Three Similar Paths, Three Different Jobs
This subtree has three related flows:
- startup registers the session-memory hook
- background session memory waits for the runtime gates and the threshold
- manual extraction bypasses the threshold but keeps the same exact file guard
The auto-memory service is the useful contrast case. It also launches a background writer with tight permissions, but it stores durable notes in a different directory and does not reuse the session-memory file.
Takeaways
Session memory exists to preserve the useful background of a long conversation without bloating the main turn.

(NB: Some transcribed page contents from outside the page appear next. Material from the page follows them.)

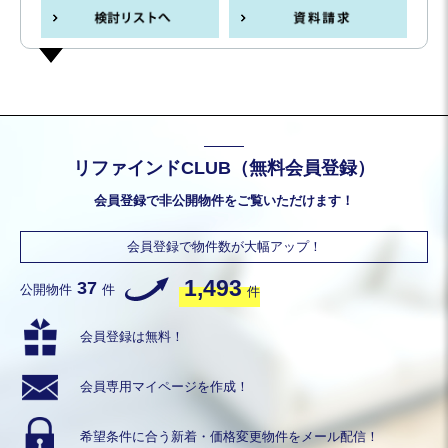
リファインドCLUB（無料会員登録）
会員登録で非公開物件をご覧いただけます！
会員登録で物件数が大幅アップ！
1,493
37
公開物件
件
件
会員登録は無料！
会員専用
マイページを作成！
希望条件に合う
新着・価格変更物件を
メール配信！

Startup registers the background hook, later only main-thread hook runs with the feature gate and one-time cached-config load can even reach the threshold, and only then can a forked agent rewrite the single session-memory file through a strict tool guard.
Fun Facts
- The background worker and the manual summary path both end up writing the same reusable session-memory file, but they enter through different gates.
- Auto-memory still uses permissions, not trust, but it is a separate service writing to an auto-memory directory rather than the session-memory file.